【W杯】「ブラジルは親切なところなのよ」
サンパウロに到着したのが6時10分。ほぼ予定時間にぴったりで、ブラジルに対して抱いていた勝手な想像が次々に崩れていきます。
ホテルのチェックインは12時。それまでどこで過ごそうか、とバス停をウロウロしていたものの、別に行くところもなく、ドーナツが売っていたので食べてみたら生地がボロボロでちっともおいしくないのに1個300円もしてがっかりしてしまって、気力が削がれてしまいました。
仕方ないので、とりあえずホテルに向かいます。僕の泊まっている Cardim Plaza Hotel は病院に囲まれた坂道にあり、ビジネスホテルとしては申し分ありません。
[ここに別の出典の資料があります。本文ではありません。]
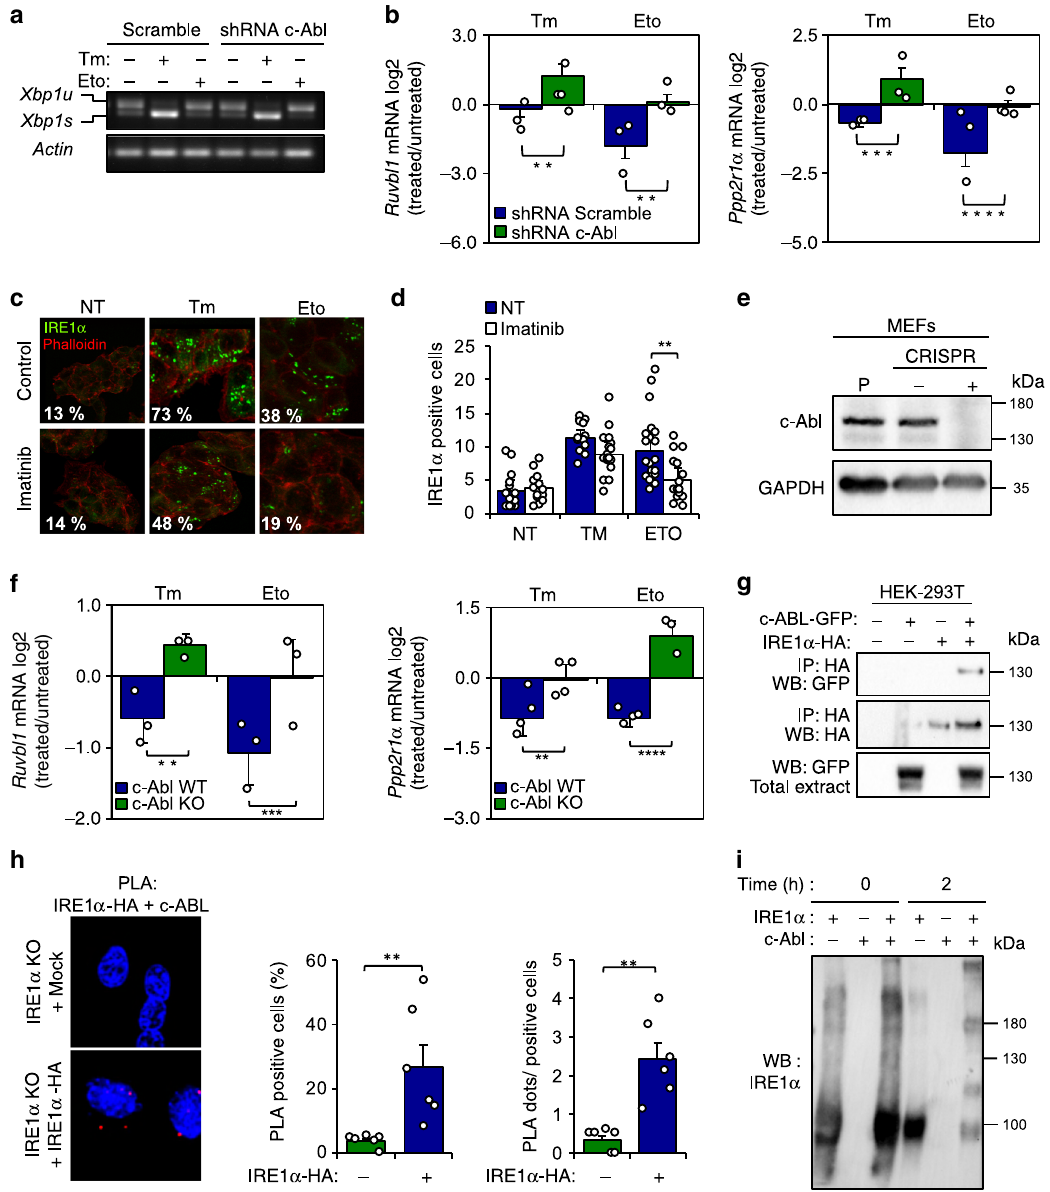
Fig. 4 c-Abl contributes to the RIDD activation under DNA damage. a c-Abl was knocked down through the stable delivery of an shRNA. Then cells were treated with 10 μ M Etoposide (Eto) or 500 ng/mL tunicamicyn (Tm) for 8 h and Xbp1 mRNA splicing was monitored by RT – PCR ( n = 3). b MEF ShRNA Scramble and ShRNA c-Abl cells were treated with 10 μ M Eto or 500 ng/mL Tm for 8 h, and the decay of Ppp2r1a and Ruvbl1 was measured by real-time- PCR ( n = 3). c Trex-IRE1-GFP cells were pre-treated with 10 μ M imatinib by 1 h, and then treated with 10 μ M Eto, or 500 ng/mL Tm for 8 h and IRE1-GFP foci visualized by confocal microscopy. d Quanti fi cation of the percentage of cells positive IRE1-GFP clusters is shown (>200 cells, n = 3). e c-Abl expression in CRISPR control and c-Abl KO cells was monitored by western blot ( n = 3). f CRISPR control and c-Abl KO cells were treated with 10 μ M Eto or 500 ng/mL Tm for 8 h, and the decay of Ruvbl1 and Ppp2r1a was measured by Real-Time-PCR ( n = 3). g HEK-293T cells reconstituted with IRE1 α -HA and c-Abl-GFP were exposed to 10 μ M Eto for 8 h. Immunoprecipitation (IP) was performed using the HA epitope (IRE1 α ) and GFP (c-Abl) to assess the possible interaction with c-Abl. h IRE1 α KO (Mock) and reconstituted cells with an IRE1 α -HA were treated 8 h with 10 μ M Eto and stained with a proximity ligation assay (PLA) using an anti-HA or anti-c-Abl antibodies and analyzed by confocal microscopy. Right panel: Number of dots per cell analyzed and percentage of PLA positive cells were quanti fi ed ( n = 6). i Recombinant IRE1 α and c-Abl proteins were incubated at indicated time points and assess its possible interaction by western blot. All data represents the mean ± s.e.m. of three independent experiments, except for co-IP that were performed twice. * p < 0.05, ** p < 0.01, and *** p < 0.001, based on ( b , f ) two-way ANOVA followed Bonferroni ’ s test, ( d , h ) One-way ANOVA followed Tukey ’ s test. Data is provided as a Source Data fi of tunicamycin, which elicits a rapid stress response in the liver. splicing was detected in the etoposide treated group (Fig. 6a, Although evident signs of DNA damage were observed in both bottom panel). In sharp contrast, a clear down-regulation of control and IRE1 α cKO animals (indicated by a rise in p21 mRNA) Ppp2r1a and Bloc1s1 mRNA levels occurred in the livers (Fig. 6b) (Fig. 6a upper panel and Supplementary Fig. 7a), no Xbp1 mRNA and bone marrows (Supplementary Fig. 7b) from control (but not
事前にプリントアウトしておいた地図を頼りに無事たどり着けました。時間は8時。チェックインまでロビーで待たせてもらおう。他でウトウトするよりも安全だろう。きっとメディアセンターよりも。
フロントにはマダムがいました。
「おや、戻ってきたのだね」
「はい、12時までここにいていいですか?」
「何を言ってるの。部屋を用意してあげるわよ」
「ありがとうございます」
さっと若いホテルマンが対応してくれました。
「荷物はこれですね。朝食はどうなさいますか?」
「食べられるのですか? おいくら?」
「大丈夫、無料ですよ。お腹が減っているでしょう?」
最初にチェックインしたとき、マダムが「ブラジルは親切なところなのよ」とおっしゃっていた意味がよくわかりました。ありがとう、マダム。ツメもとってもステキです。